When someone said, “It could be worse,” my first instinct was to agree, “Yes, it could be worse,” while in the back of my mind I thought, “It shouldn’t be this bad in the first place.


Mildly philosophical utterances that at one time amounted to white noise suddenly became extremely annoying:


“Everything happens for a reason,”


“It is what it is,”


“2020 doesn’t suck. Your reaction to the events occurring in 2020 sucks,”


are smug statements that sound wise and imply there’s some kind of deeper meaning and purpose happening in a world that is burning around us.


My friend, whose husband lost his job and may not ever get it back, who’s looking at a potential job loss herself, who had to defer her mortgage, whose children can no longer attend dance or hockey lessons, should smile and accept there’s a hidden upside in her situation? What about people in worse situations than my friend? Should they be similarly optimistic about the possibility of complete destitution? What about an individual who can’t visit an elderly parent living in a rest home?


The answer to all three questions is unequivocally, “No.”


2020 sucks. Full stop. White noise won’t make it better or easier. I suppose anger won’t help either, but at least anger is substantive…and I discovered, not unusual.


I spoke with colleagues and found we shared the same trepidation about the future of our careers. I talked to friends and they said, almost universally, that they were all living with constant and previously unknown levels of stress and impatience. I read blogs written by people who said they were suffering from a lack of creativity similar to what I experienced. James Scott Bell wrote an interesting, science-based article geared toward writers on the subject.


https://killzoneblog.com/2020/09/why-you-dont-feel-like-writing.html?fbclid=IwAR3TxlbYwoxZbCpu3bH1i0XLu9ji_OU6EWtrs6FqW75DWgixzzLZ2Ugy10s

I discovered something else…


…Somehow, I’ve grown (minimally) used to the shit-show. I’ve reached a certain point of “acceptance” and consequently, the anger that fueled the first half of the year has eased.


My creative mo-jo peeked out from beneath the bed and found the coffee shop where I normally spend my writing time, had reopened (with all the new protections in place). My Work in Progress (Femme Fatale), progressed once again. Home improvements, garage projects and yard-work became, if not enjoyable distractions, at least better distractions than watching a river of effluent flow through the broken sewer pipe that is the state of the world, as reported by CNN, Fox News and the CBC.


I will not look back upon 2020 with fondness. I will never say, “It wasn’t that bad.” The months of March, April, May and June were the longest four decades I’ve ever experienced and one thing is abundantly clear: the year is not going to improve. In fact, if we believe the speculation written in both national newspapers by people smarter than myself, Justin will further jeopardize Canada’s future standard-of-living by borrowing and giving away even more money, accumulating as much as a trillion dollars’ worth of debt.


The presidential election will not re-elevate the United States standing in the world, no matter which candidate wins. If the results are close, the level of diatribe will quickly reach levels we haven’t yet seen.

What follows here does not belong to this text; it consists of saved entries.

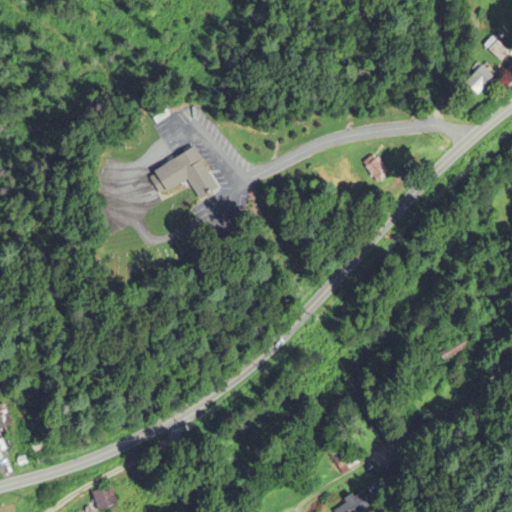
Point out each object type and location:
road: (446, 62)
building: (482, 80)
road: (356, 134)
building: (379, 170)
building: (186, 176)
road: (282, 336)
building: (454, 350)
building: (1, 423)
road: (419, 430)
building: (344, 458)
road: (118, 469)
building: (105, 499)
building: (354, 505)
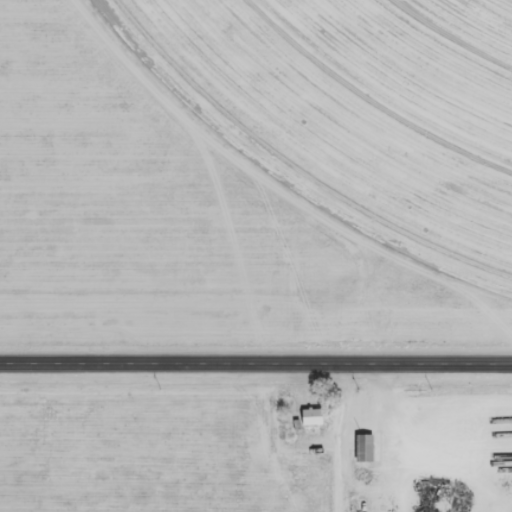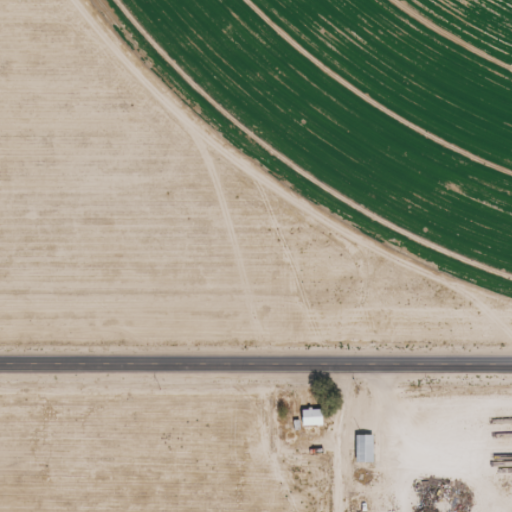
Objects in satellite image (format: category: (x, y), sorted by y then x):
crop: (362, 105)
road: (256, 366)
building: (315, 417)
building: (367, 448)
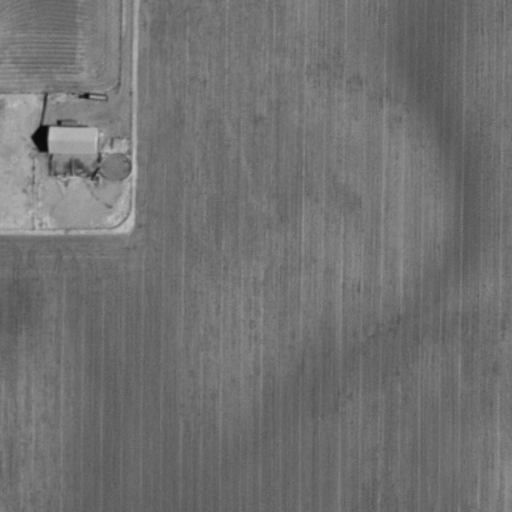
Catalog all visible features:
road: (126, 59)
building: (74, 140)
building: (73, 141)
crop: (280, 274)
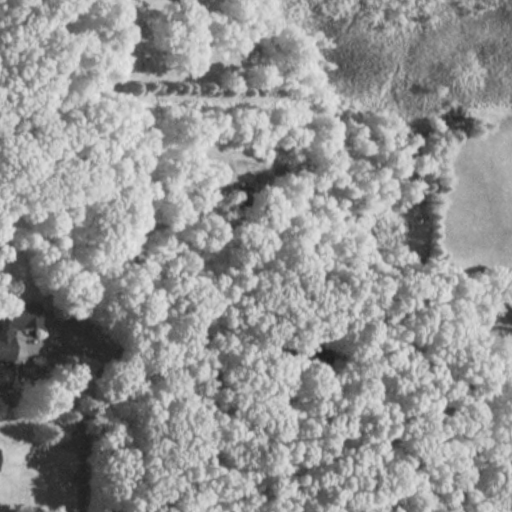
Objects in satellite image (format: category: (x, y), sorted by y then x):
building: (171, 1)
road: (258, 255)
road: (135, 261)
building: (13, 320)
building: (13, 321)
road: (472, 453)
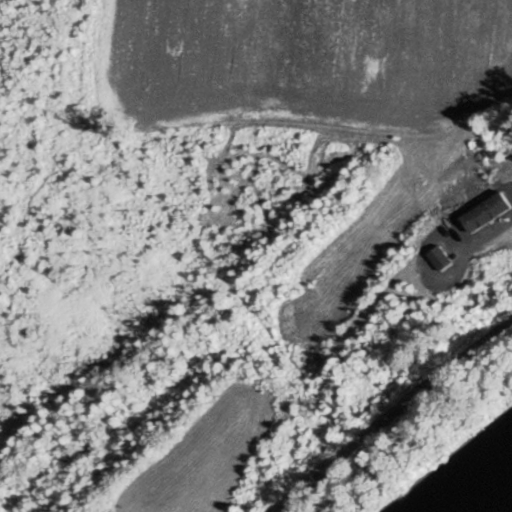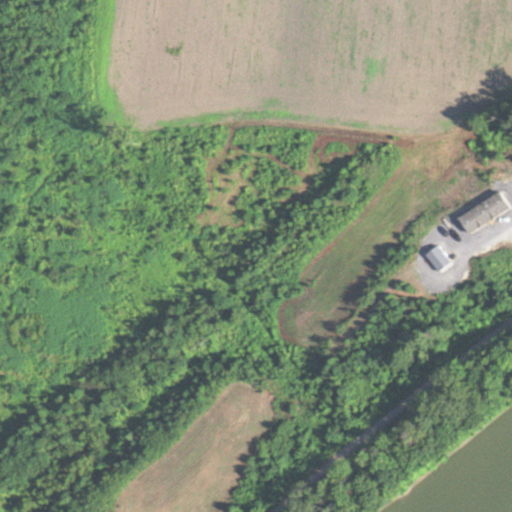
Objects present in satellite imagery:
road: (390, 413)
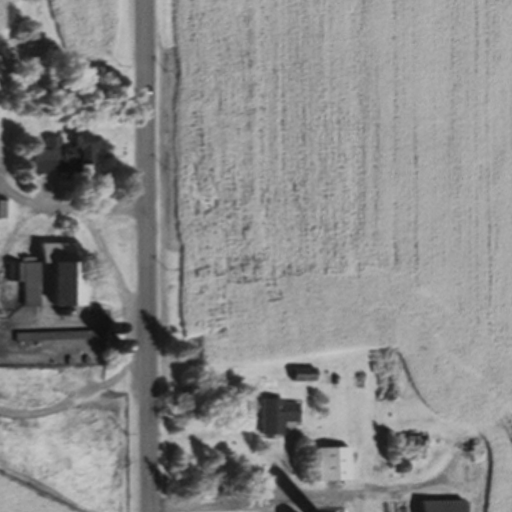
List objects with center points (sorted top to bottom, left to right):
building: (63, 154)
building: (4, 208)
road: (148, 255)
building: (49, 276)
building: (302, 373)
building: (384, 386)
building: (276, 414)
building: (332, 463)
building: (440, 505)
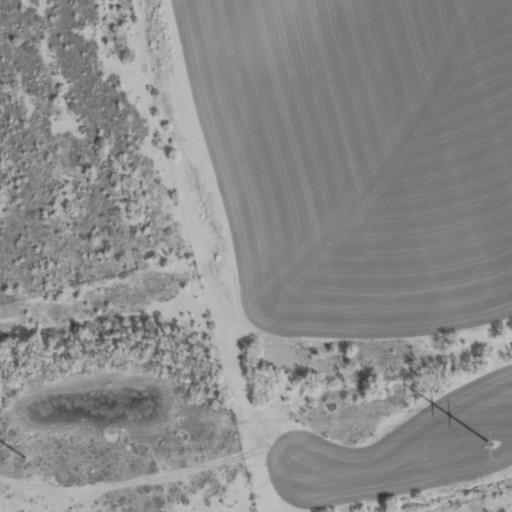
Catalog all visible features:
power tower: (492, 444)
power tower: (26, 459)
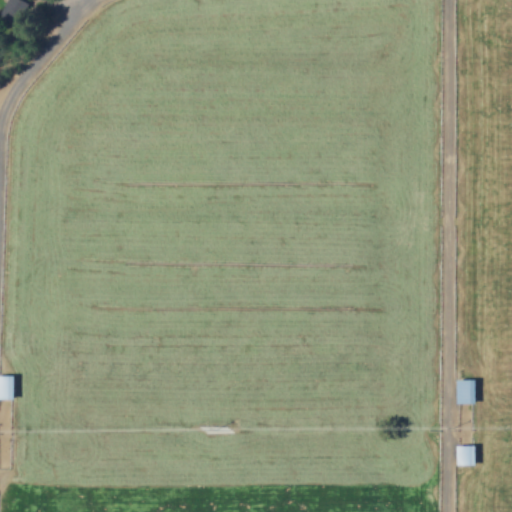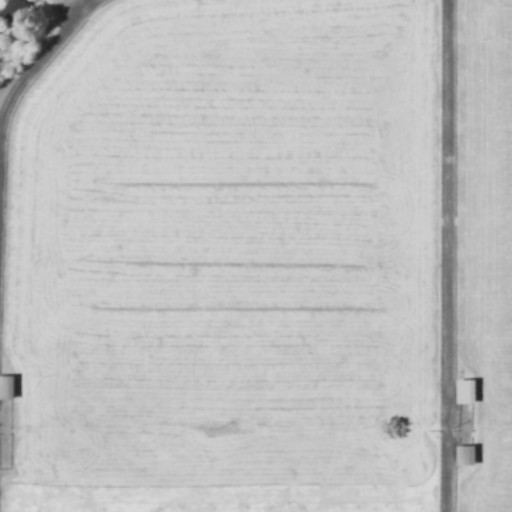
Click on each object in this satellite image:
building: (15, 9)
road: (62, 10)
crop: (256, 256)
building: (7, 386)
building: (467, 454)
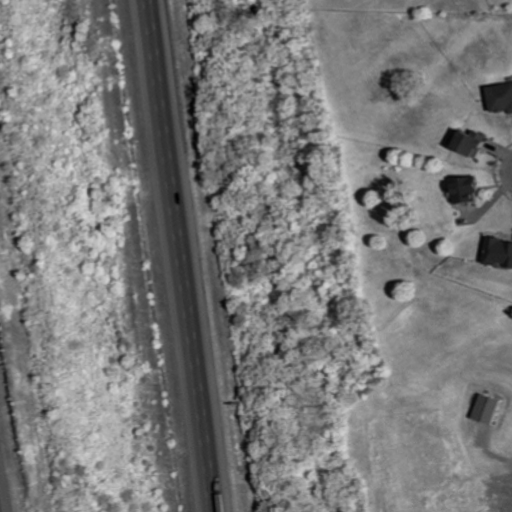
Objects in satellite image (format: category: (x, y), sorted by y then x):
building: (501, 95)
building: (502, 97)
building: (477, 142)
building: (471, 145)
building: (473, 190)
building: (467, 192)
building: (502, 252)
road: (180, 255)
building: (499, 255)
building: (491, 409)
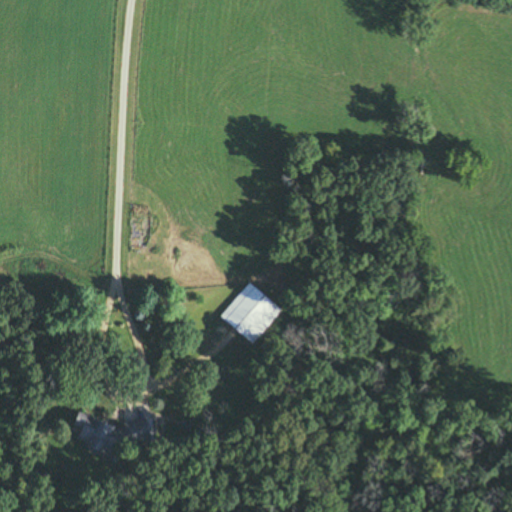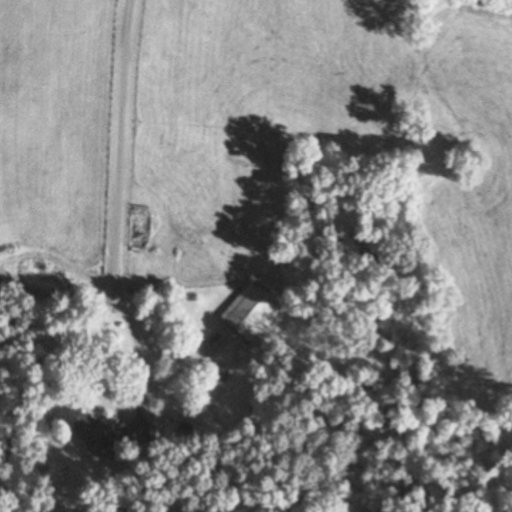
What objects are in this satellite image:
road: (123, 140)
building: (245, 313)
road: (124, 403)
building: (103, 434)
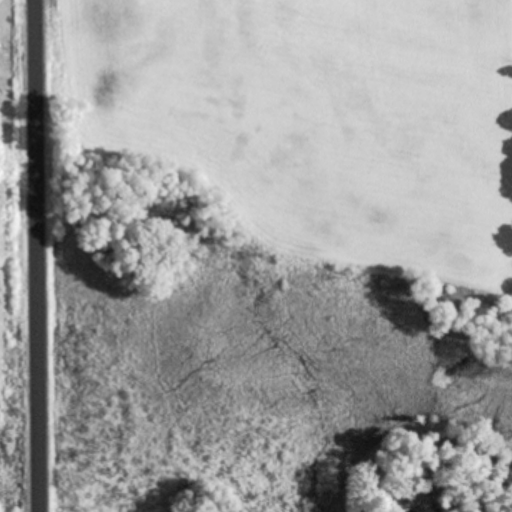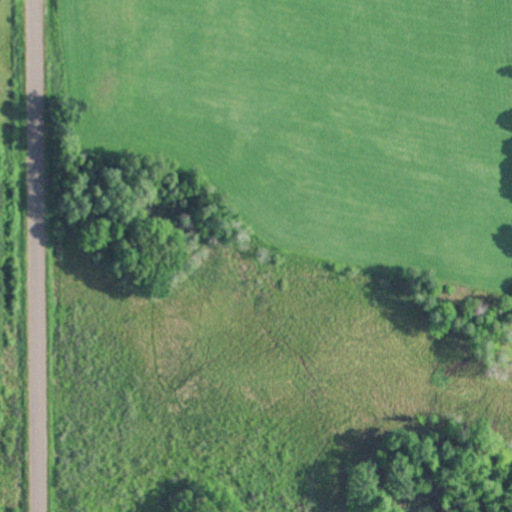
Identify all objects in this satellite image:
road: (37, 256)
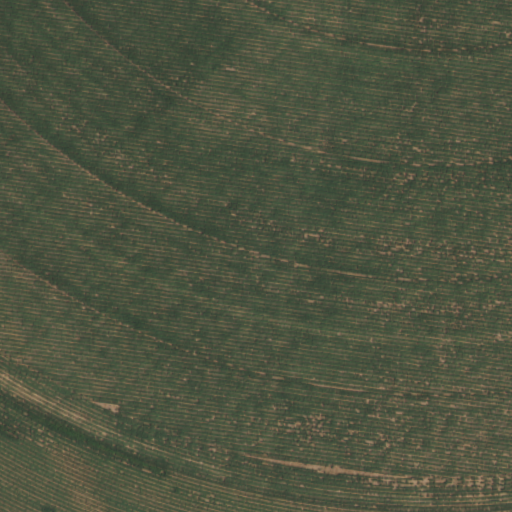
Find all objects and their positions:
crop: (255, 255)
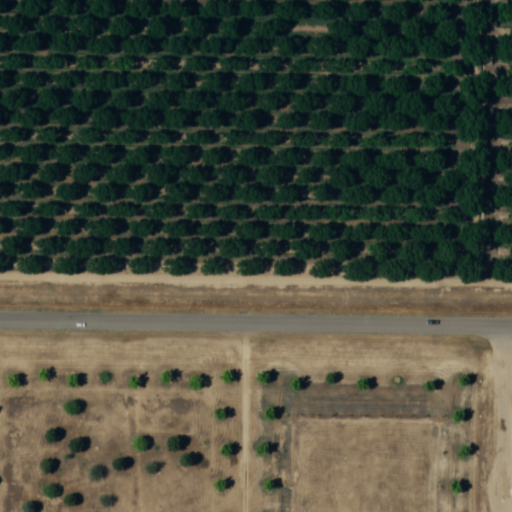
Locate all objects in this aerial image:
road: (255, 322)
road: (502, 419)
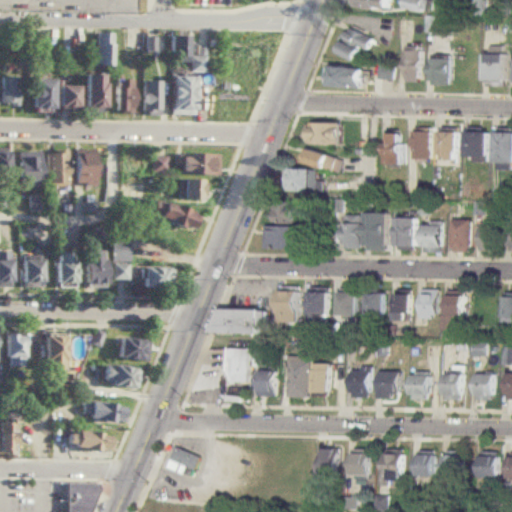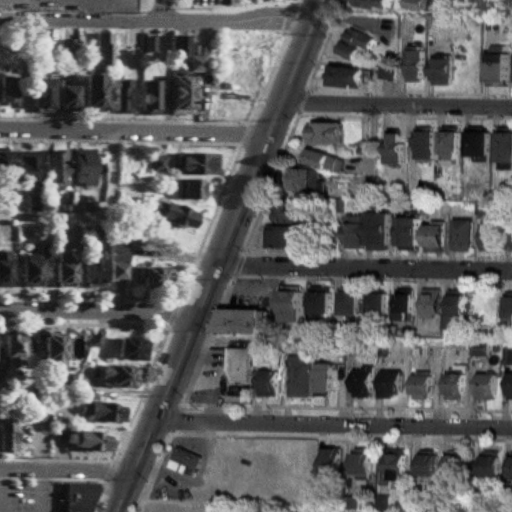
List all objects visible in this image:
road: (67, 3)
parking lot: (214, 3)
building: (375, 3)
building: (375, 4)
building: (417, 4)
building: (417, 5)
road: (160, 11)
road: (156, 22)
building: (355, 44)
building: (355, 44)
building: (102, 50)
building: (102, 50)
building: (184, 55)
building: (184, 55)
building: (415, 65)
building: (416, 65)
building: (496, 68)
building: (497, 68)
building: (441, 71)
building: (442, 71)
building: (387, 72)
building: (387, 72)
building: (345, 77)
building: (346, 77)
building: (8, 91)
building: (8, 91)
building: (93, 93)
building: (93, 93)
building: (41, 95)
building: (41, 95)
building: (121, 97)
building: (121, 97)
building: (180, 97)
building: (180, 97)
building: (66, 99)
building: (66, 99)
building: (148, 99)
building: (148, 99)
road: (397, 106)
building: (324, 133)
road: (134, 134)
building: (325, 134)
building: (478, 143)
building: (478, 144)
building: (423, 146)
building: (423, 146)
building: (450, 147)
building: (450, 147)
building: (504, 147)
building: (504, 147)
building: (395, 149)
building: (395, 149)
building: (132, 161)
building: (132, 161)
building: (323, 161)
building: (324, 161)
building: (156, 165)
building: (156, 165)
building: (196, 166)
building: (196, 166)
building: (3, 168)
building: (3, 168)
building: (82, 168)
building: (82, 168)
building: (26, 169)
building: (27, 169)
building: (54, 169)
building: (54, 169)
building: (303, 180)
building: (303, 180)
building: (190, 191)
building: (190, 192)
building: (284, 212)
building: (284, 212)
road: (91, 215)
building: (171, 216)
building: (171, 216)
building: (353, 231)
building: (378, 231)
building: (353, 232)
building: (378, 232)
building: (407, 234)
building: (408, 234)
building: (463, 235)
building: (463, 235)
building: (490, 236)
building: (490, 237)
building: (511, 237)
building: (511, 237)
building: (287, 238)
building: (287, 238)
building: (433, 238)
building: (434, 238)
building: (117, 252)
building: (117, 252)
road: (221, 256)
building: (63, 269)
building: (63, 269)
building: (91, 269)
building: (92, 269)
road: (364, 269)
building: (4, 270)
building: (4, 270)
building: (116, 272)
building: (116, 272)
building: (29, 274)
building: (29, 274)
building: (154, 279)
building: (155, 279)
building: (320, 303)
building: (320, 303)
building: (348, 304)
building: (348, 304)
building: (376, 304)
building: (432, 304)
building: (432, 304)
building: (376, 305)
building: (458, 305)
building: (459, 305)
road: (101, 306)
building: (290, 307)
building: (290, 307)
building: (404, 307)
building: (405, 307)
building: (509, 310)
building: (509, 310)
building: (241, 321)
building: (242, 321)
building: (12, 350)
building: (12, 350)
building: (131, 351)
building: (131, 351)
building: (52, 354)
building: (52, 355)
building: (240, 364)
building: (240, 364)
building: (119, 378)
building: (119, 378)
building: (300, 378)
building: (300, 378)
building: (322, 378)
building: (323, 378)
building: (269, 383)
building: (269, 383)
building: (361, 383)
building: (361, 383)
building: (390, 384)
building: (390, 384)
building: (453, 386)
building: (454, 386)
building: (421, 387)
building: (421, 387)
building: (485, 387)
building: (485, 387)
building: (511, 387)
building: (511, 387)
building: (103, 414)
building: (103, 414)
road: (332, 426)
building: (6, 439)
building: (6, 439)
building: (88, 443)
building: (88, 443)
building: (186, 456)
building: (186, 457)
building: (331, 459)
building: (331, 459)
building: (362, 462)
building: (362, 462)
building: (427, 463)
building: (427, 463)
building: (456, 463)
building: (456, 463)
building: (491, 464)
building: (491, 464)
building: (511, 465)
building: (511, 465)
building: (395, 466)
building: (396, 467)
road: (66, 470)
building: (76, 496)
building: (76, 496)
building: (174, 506)
building: (174, 506)
building: (376, 510)
building: (376, 510)
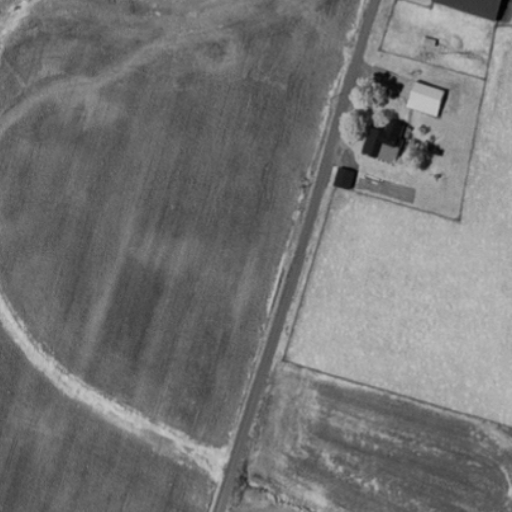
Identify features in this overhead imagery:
building: (482, 7)
building: (433, 100)
building: (391, 142)
building: (350, 179)
road: (300, 256)
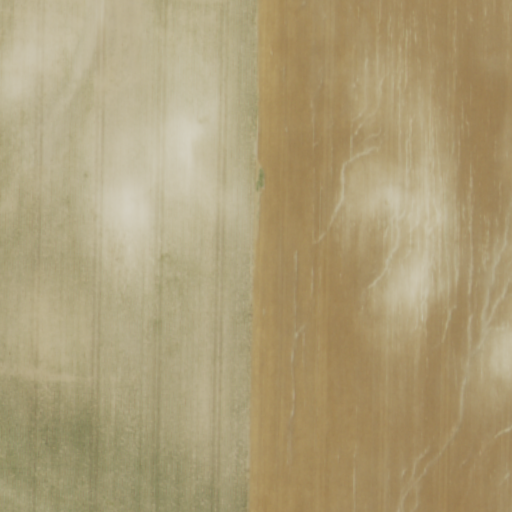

The media will continue to incite nervousness and sometimes outright panic by highlighting every negative Covid fact, no matter how trivial, insignificant or inaccurate.


No, 2020 is not going to improve, not by a long shot…


but…


…it seems with acceptance comes the ability to get on with things. Masks, hand sanitizer and physical distancing are part of life now and if these measures (and all the others), can get small parts of the world moving in the right direction again, I’m all for them. As bad as they are, they’re better than the angry, four months I experienced earlier in the year.